* [Goal of the exercise]: Please copy the data below exactly, from its first line through the line holding "FIGURE 7 | Correlation", and skip the pictures.

Stored entries
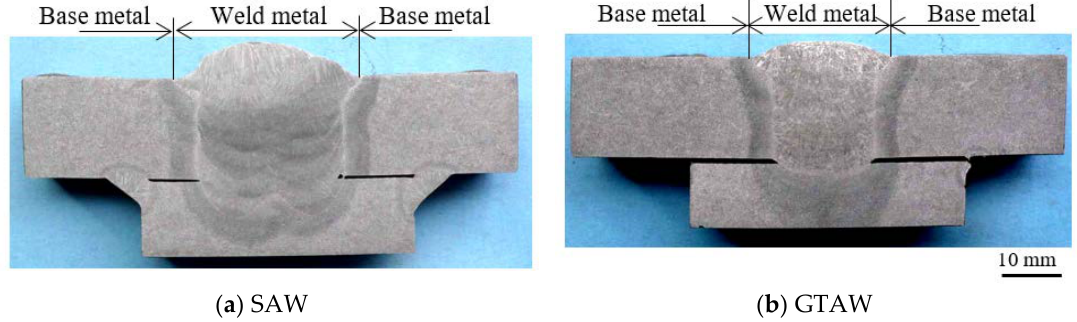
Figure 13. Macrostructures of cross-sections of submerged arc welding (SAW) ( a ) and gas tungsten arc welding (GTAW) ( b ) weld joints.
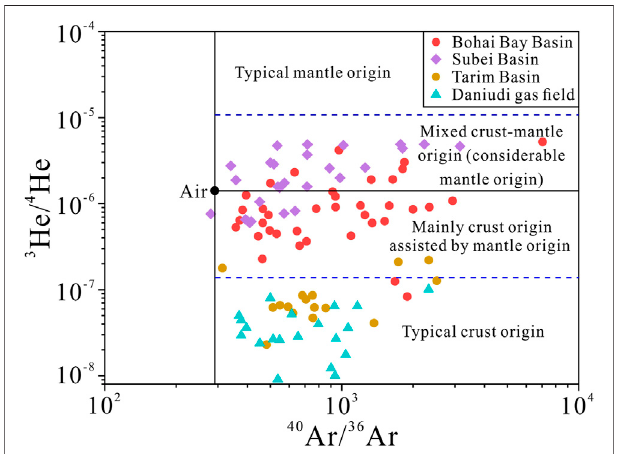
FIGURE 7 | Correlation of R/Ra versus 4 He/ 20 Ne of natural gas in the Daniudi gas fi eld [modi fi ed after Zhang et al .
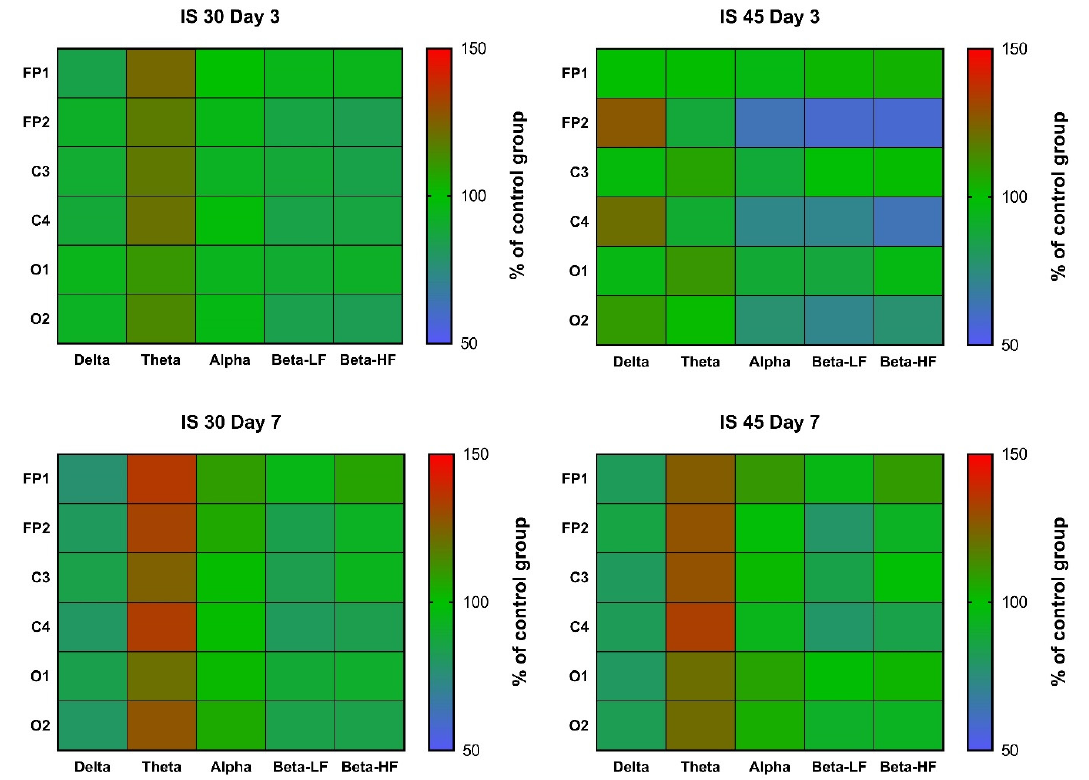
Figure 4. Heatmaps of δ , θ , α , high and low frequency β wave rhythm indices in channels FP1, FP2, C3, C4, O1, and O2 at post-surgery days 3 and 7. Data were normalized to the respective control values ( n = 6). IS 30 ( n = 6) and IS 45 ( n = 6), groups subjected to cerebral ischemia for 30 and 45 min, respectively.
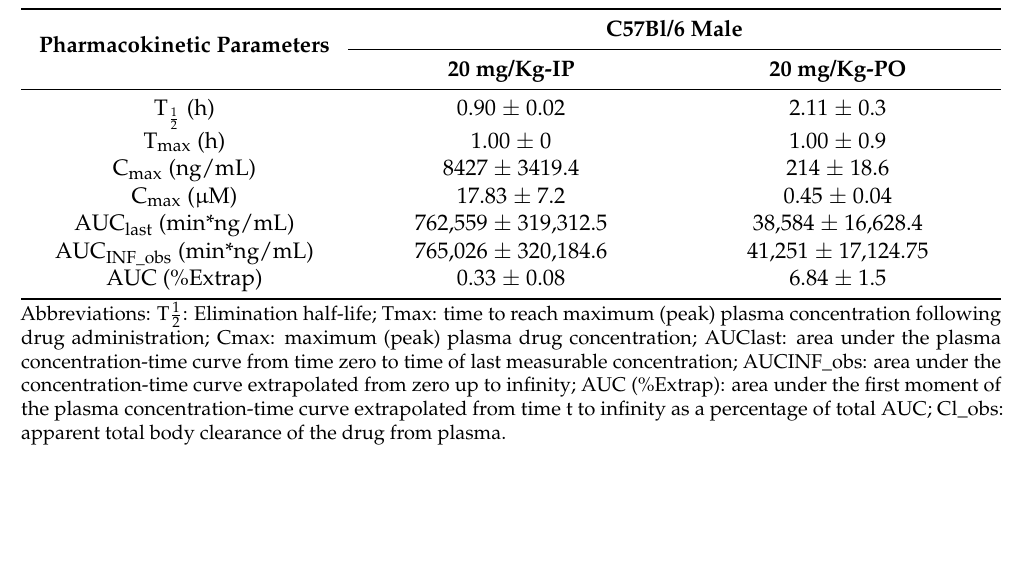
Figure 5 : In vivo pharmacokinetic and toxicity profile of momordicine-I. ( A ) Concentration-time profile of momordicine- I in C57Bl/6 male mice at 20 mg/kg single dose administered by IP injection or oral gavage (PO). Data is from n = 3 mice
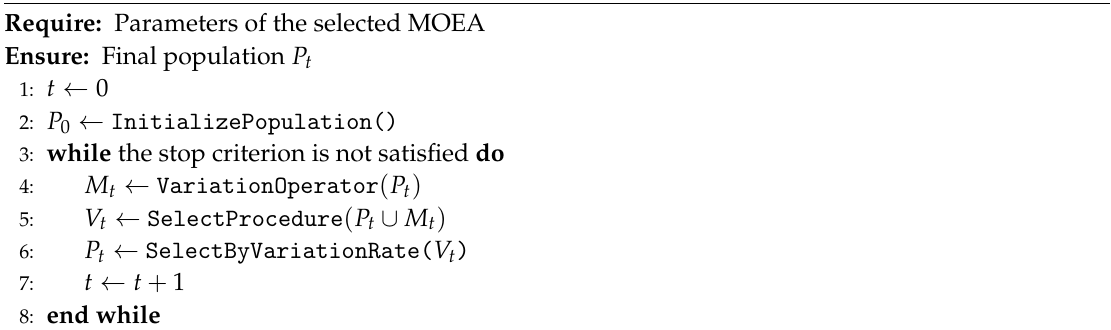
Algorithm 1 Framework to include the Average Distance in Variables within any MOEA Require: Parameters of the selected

* [Solved problem]:
Figure 13. Macrostructures of cross-sections of submerged arc welding (SAW) ( a ) and gas tungsten arc welding (GTAW) ( b ) weld joints.
FIGURE 7 | Correlation of R/Ra versus 4 He/ 20 Ne of natural gas in the Daniudi gas fi eld [modi fi ed after Zhang et al .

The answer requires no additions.